In 1994, Harbor moved to the Montreal Impact. He exacted revenge on the Colorado Foxes that season, scoring the lone goal in the Impact's 1-0 victory over the Foxes in the title game. In March 1995, Harbor signed with the indoor Buffalo Blizzard of the NPSL amid their playoff push. The Blizzard made the playoffs but fell to the Cleveland Crunch in the first round. Harbor played seven regular-season games, scoring two goals; he played in all three of Buffalo's playoff games. In April 1995, Harbor signed a contract with Major League Soccer (MLS). However, when the league delayed its first season by a year, the league loaned him to the Seattle SeaDogs of the Continental Indoor Soccer League (CISL). In 26 games, he scored 40 goals.

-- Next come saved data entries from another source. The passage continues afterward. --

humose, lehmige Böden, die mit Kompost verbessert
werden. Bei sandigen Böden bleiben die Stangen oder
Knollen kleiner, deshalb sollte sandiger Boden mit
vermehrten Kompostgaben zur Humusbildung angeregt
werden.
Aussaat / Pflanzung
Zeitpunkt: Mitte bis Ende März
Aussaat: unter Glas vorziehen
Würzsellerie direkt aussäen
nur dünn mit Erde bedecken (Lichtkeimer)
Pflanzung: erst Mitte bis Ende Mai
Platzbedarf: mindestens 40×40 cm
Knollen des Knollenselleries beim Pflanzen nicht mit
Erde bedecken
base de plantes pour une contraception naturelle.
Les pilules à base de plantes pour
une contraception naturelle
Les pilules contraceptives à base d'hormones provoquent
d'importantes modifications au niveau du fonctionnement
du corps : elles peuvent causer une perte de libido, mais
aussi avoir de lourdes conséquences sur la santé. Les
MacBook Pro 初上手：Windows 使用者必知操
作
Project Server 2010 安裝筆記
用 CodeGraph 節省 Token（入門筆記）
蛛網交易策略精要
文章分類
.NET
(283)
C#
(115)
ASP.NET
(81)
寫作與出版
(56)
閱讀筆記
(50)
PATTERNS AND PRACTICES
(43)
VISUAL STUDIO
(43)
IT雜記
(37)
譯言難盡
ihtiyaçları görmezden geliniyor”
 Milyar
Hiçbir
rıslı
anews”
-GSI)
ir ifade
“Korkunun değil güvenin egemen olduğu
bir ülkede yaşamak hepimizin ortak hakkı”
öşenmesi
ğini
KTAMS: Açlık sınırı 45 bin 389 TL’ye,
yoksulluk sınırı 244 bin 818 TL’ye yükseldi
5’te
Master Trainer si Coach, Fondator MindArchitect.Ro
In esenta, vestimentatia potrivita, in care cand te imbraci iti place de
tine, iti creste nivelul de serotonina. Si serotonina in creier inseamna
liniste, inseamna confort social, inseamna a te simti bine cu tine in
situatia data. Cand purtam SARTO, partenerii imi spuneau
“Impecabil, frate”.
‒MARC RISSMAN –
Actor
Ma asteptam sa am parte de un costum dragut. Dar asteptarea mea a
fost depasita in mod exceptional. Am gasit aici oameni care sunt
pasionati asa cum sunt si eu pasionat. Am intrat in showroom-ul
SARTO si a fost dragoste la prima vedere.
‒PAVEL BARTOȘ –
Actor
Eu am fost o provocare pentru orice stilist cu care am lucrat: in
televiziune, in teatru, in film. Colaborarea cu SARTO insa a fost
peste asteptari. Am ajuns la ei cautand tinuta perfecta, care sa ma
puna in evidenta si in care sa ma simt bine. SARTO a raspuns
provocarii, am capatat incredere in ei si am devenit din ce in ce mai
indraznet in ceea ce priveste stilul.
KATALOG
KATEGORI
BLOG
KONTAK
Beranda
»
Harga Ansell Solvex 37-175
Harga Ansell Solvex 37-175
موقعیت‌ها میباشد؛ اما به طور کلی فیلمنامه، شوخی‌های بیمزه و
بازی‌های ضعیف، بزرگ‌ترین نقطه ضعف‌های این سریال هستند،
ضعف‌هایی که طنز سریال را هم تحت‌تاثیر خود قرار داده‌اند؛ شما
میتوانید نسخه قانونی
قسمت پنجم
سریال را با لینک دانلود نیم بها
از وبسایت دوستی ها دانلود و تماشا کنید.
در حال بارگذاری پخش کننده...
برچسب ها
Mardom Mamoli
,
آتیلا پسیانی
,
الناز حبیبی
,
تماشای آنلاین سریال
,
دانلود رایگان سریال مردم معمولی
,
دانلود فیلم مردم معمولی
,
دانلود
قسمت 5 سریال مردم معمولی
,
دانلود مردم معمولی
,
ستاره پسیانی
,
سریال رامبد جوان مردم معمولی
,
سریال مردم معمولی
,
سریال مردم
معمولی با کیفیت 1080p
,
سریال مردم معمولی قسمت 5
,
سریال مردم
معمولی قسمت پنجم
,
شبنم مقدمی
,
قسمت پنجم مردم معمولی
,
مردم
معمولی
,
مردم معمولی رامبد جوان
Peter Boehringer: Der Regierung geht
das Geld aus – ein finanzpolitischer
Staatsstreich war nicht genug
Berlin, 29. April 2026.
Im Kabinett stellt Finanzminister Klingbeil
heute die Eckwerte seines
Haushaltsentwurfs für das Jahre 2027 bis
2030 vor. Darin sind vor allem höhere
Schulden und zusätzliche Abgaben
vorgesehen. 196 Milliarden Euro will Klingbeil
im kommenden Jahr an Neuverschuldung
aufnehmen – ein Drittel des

In February 1996, MLS held its first player draft. The Colorado Rapids selected Harbor with the second pick of the draft. In that first season, Harbor led the team in scoring with 11 goals in 29 games, but the Rapids finished at the bottom of the table and failed to make the playoffs. Harbor then injured his knee in the 1997 preseason, requiring surgery. The Rapids released him in June 1997. Harbor returned to the Seattle SeaDogs and was the CISL all-star game's MVP. That season, Harbor also helped lead Seattle to the final CISL championship, defeating the Houston Hotshots two games to zero. Once again, Harbor's team and league folded at the end of the season. In October 1997, Harbor moved to the Florida ThunderCats of the NPSL as the team began preparations for its first and ultimately, only, season. The ThunderCats had significant financial problems during the 1998–1999 season and sold Harbor's contract to the Philadelphia KiXX before the 1999 playoffs. Harbor's playing career ended at age 33.

==National team==
In 1992, Harbor became an American citizen. U.S. coach Bora Milutinović quickly called him up for an October 9 match against Canada. Harbor went on to earn fourteen caps while Milutinović was the coach, but he was unable to score. Milutinović dropped him from the national team after the 1993 Copa América, but he earned one more cap under Steve Sampson on October 16, 1996. The regular national-team players had gone on strike and USSF was forced to field an ad hoc player lineup for a game against Peru.

==Post-playing career==
In 2004, Harbor worked for NASA.

==Personal==
Harbor's son, Nyck Harbor, is a is an American football wide receiver and sprinter for the South Carolina Gamecocks. He was a highly regarded recruit at Archbishop Carroll High School in Washington who won the 2023 Franklin D. Watkins Memorial Award, which recognizes African American senior male high-school athletes who demonstrate academic, athletic, and community-service excellence.